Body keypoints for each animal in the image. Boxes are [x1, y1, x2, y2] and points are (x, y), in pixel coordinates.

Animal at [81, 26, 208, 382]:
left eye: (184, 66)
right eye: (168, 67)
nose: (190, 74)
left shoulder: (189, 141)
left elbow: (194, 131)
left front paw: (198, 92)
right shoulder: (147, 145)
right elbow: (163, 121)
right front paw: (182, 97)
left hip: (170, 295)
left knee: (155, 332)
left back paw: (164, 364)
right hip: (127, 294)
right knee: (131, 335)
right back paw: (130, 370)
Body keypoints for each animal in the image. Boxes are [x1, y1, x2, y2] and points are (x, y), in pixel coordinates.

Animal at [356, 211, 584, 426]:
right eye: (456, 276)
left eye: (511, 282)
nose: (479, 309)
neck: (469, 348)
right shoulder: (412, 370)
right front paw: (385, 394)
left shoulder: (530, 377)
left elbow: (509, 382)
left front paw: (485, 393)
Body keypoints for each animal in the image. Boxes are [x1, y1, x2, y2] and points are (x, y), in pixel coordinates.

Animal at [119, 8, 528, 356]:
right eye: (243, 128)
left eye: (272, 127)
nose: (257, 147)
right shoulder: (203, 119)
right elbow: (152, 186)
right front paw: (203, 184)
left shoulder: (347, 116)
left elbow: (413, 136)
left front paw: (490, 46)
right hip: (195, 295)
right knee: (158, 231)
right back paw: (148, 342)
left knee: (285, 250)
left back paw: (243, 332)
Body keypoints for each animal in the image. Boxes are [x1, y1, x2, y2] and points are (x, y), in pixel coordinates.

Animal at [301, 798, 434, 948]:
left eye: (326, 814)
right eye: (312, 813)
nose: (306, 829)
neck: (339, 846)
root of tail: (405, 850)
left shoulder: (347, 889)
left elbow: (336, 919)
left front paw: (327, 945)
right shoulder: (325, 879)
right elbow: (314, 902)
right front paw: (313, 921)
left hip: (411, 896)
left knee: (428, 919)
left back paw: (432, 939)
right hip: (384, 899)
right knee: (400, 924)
----
PROBLEM STATEMENT => Every line of the data above that includes "elbow" should be listed.

TASK RESULT =>
left elbow: (194, 131)
right elbow: (163, 121)
left elbow: (509, 382)
right elbow: (152, 186)
left elbow: (413, 136)
left elbow: (336, 919)
right elbow: (314, 902)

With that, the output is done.